(The problem): Faithfully repeat each entry below, minus the pictures.
=== Begin Enclosure ===
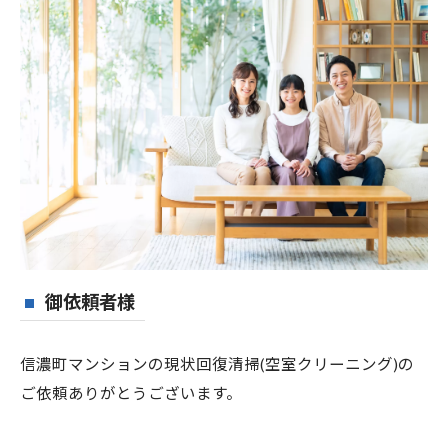
御依頼者様
信濃町マンションの現状回復清掃(空室クリーニング)の
ご依頼ありがとうございます。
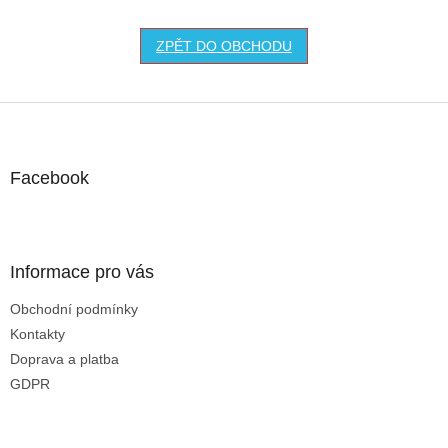
ZPĚT DO OBCHODU
Z
á
p
a
Facebook
t
í
Informace pro vás
Obchodní podmínky
Kontakty
Doprava a platba
GDPR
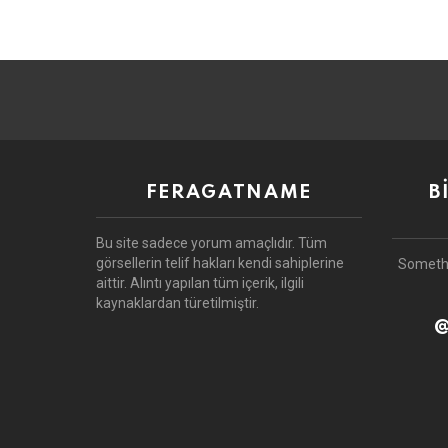
FERAGATNAME
B
Bu site sadece yorum amaçlıdır.
Tüm
görsellerin telif hakları kendi sahiplerine
Someth
aittir.
Alıntı yapılan tüm içerik, ilgili
kaynaklardan türetilmiştir.
@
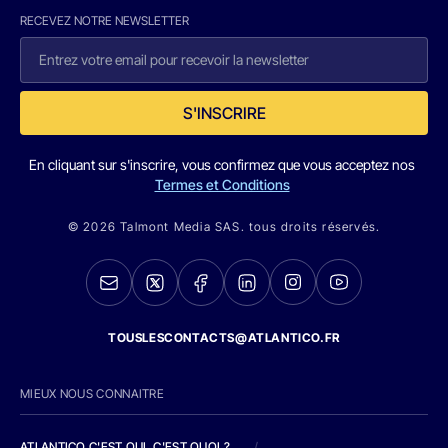
RECEVEZ NOTRE NEWSLETTER
S'INSCRIRE
En cliquant sur s'inscrire, vous confirmez que vous acceptez nos
Termes et Conditions
© 2026 Talmont Media SAS. tous droits réservés.
TOUSLESCONTACTS@ATLANTICO.FR
MIEUX NOUS CONNAITRE
ATLANTICO C'EST QUI, C'EST QUOI ?
/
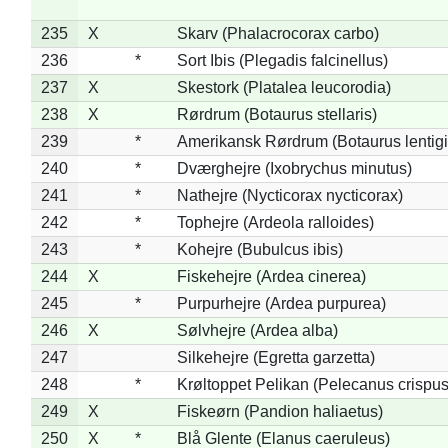
235
X
Skarv (Phalacrocorax carbo)
236
*
Sort Ibis (Plegadis falcinellus)
237
X
Skestork (Platalea leucorodia)
238
X
Rørdrum (Botaurus stellaris)
239
*
Amerikansk Rørdrum (Botaurus lentig
240
*
Dværghejre (Ixobrychus minutus)
241
*
Nathejre (Nycticorax nycticorax)
242
*
Tophejre (Ardeola ralloides)
243
*
Kohejre (Bubulcus ibis)
244
X
Fiskehejre (Ardea cinerea)
245
*
Purpurhejre (Ardea purpurea)
246
X
Sølvhejre (Ardea alba)
247
Silkehejre (Egretta garzetta)
248
*
Krøltoppet Pelikan (Pelecanus crispus
249
X
Fiskeørn (Pandion haliaetus)
250
X
*
Blå Glente (Elanus caeruleus)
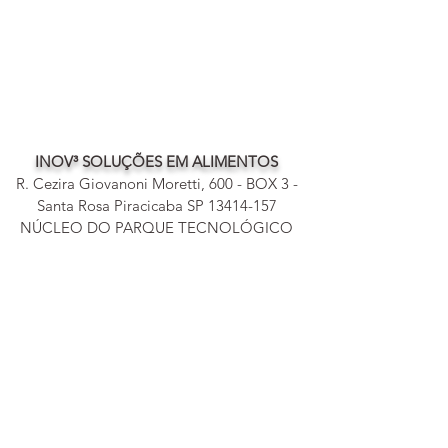
INOV³ SOLUÇÕES EM ALIMENTOS
R. Cezira Giovanoni Moretti, 600 - BOX 3 -
Santa Rosa Piracicaba SP
13414-157
NÚCLEO DO PARQUE TECNOLÓGICO
DE PIRACICABA
contato@inov3.com.br
19 99917-0624
CNPJ
39683542
/0001-41
©2020 by
INOV³
Soluçōes em Alimentos.
Proudly
created by
MeMi-
x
=== End Enclosure ===
(Output of the task):
御依頼者様
信濃町マンションの現状回復清掃(空室クリーニング)の
ご依頼ありがとうございます。
ZPĚT DO OBCHODU
Z
á
p
a
Facebook
t
í
Informace pro vás
Obchodní podmínky
Kontakty
Doprava a platba
GDPR
FERAGATNAME
B
Bu site sadece yorum amaçlıdır.
Tüm
görsellerin telif hakları kendi sahiplerine
Someth
aittir.
Alıntı yapılan tüm içerik, ilgili
kaynaklardan türetilmiştir.
@
RECEVEZ NOTRE NEWSLETTER
S'INSCRIRE
En cliquant sur s'inscrire, vous confirmez que vous acceptez nos
Termes et Conditions
© 2026 Talmont Media SAS. tous droits réservés.
TOUSLESCONTACTS@ATLANTICO.FR
MIEUX NOUS CONNAITRE
ATLANTICO C'EST QUI, C'EST QUOI ?
/
235
X
Skarv (Phalacrocorax carbo)
236
*
Sort Ibis (Plegadis falcinellus)
237
X
Skestork (Platalea leucorodia)
238
X
Rørdrum (Botaurus stellaris)
239
*
Amerikansk Rørdrum (Botaurus lentig
240
*
Dværghejre (Ixobrychus minutus)
241
*
Nathejre (Nycticorax nycticorax)
242
*
Tophejre (Ardeola ralloides)
243
*
Kohejre (Bubulcus ibis)
244
X
Fiskehejre (Ardea cinerea)
245
*
Purpurhejre (Ardea purpurea)
246
X
Sølvhejre (Ardea alba)
247
Silkehejre (Egretta garzetta)
248
*
Krøltoppet Pelikan (Pelecanus crispus
249
X
Fiskeørn (Pandion haliaetus)
250
X
*
Blå Glente (Elanus caeruleus)
INOV³ SOLUÇÕES EM ALIMENTOS
R. Cezira Giovanoni Moretti, 600 - BOX 3 -
Santa Rosa Piracicaba SP
13414-157
NÚCLEO DO PARQUE TECNOLÓGICO
DE PIRACICABA
contato@inov3.com.br
19 99917-0624
CNPJ
39683542
/0001-41
©2020 by
INOV³
Soluçōes em Alimentos.
Proudly
created by
MeMi-
x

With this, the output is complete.